Investing.com – Natural gas futures started the week on the front foot on Monday, as traders reacted to bullish weather forecasts for most parts of the United States over the next two weeks, that should lead to an increase in heating demand.
Natural gas prices typically rise ahead of the winter as colder weather sparks indoor-heating demand.
The heating season from November through March is the peak demand period for U.S. gas consumption.
U.S. natural gas futures jumped almost eight cents, or around 3%, to $3.065 per million British thermal units by 8:00AM ET (1300GMT). It reached its best level since Sept. 21 at $3.095 earlier.
Futures rose around 0.7% last week as traders monitored near-term weather models to gauge demand for the heating fuel.
Meanwhile, market participants looked ahead to this week’s storage data due on Thursday, which is expected to show a build in a range between 11 and 21 billion cubic feet (bcf) in the week ended Nov 3.

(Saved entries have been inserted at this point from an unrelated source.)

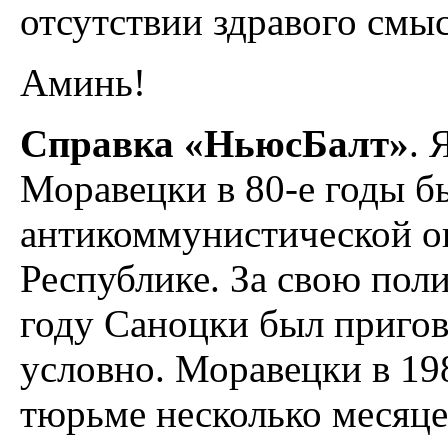
отсутствии здравого смыс
Аминь!
Справка «НьюсБалт»
. 
Моравецки в 80-е годы б
антикоммунистической о
Республике. За свою пол
году Саноцки был пригов
условно. Моравецки в 19
тюрьме несколько месяцев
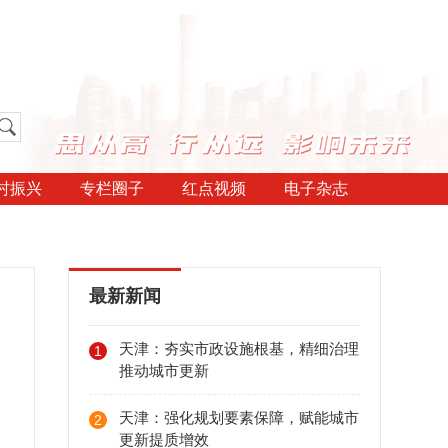
村振兴
专栏圈子
红点视频
电子杂志
最新新闻
天津：夯实市政设施根基，精细治理
1
推动城市更新
天津：强化规划要素保障，赋能城市
2
更新提质增效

That compares with a gain of 65 bcf in the preceding week, a build of 54 bcf a year earlier and a five-year average rise of 45 bcf.
Total natural gas in storage currently stands at 3.775 trillion cubic feet (tcf), according to the U.S. Energy Information Administration. That figure is 180 bcf, or around 4.5%, lower than levels at this time a year ago and 41 bcf, or roughly 1.1%, below the five-year average for this time of year.
Analysts estimated the amount of gas in storage would end the April-October injection season at 3.8 tcf due primarily to higher liquefied natural gas shipments abroad. That would fall short of the year-earlier record of 4.0 tcf and the five-year average of 3.9 tcf.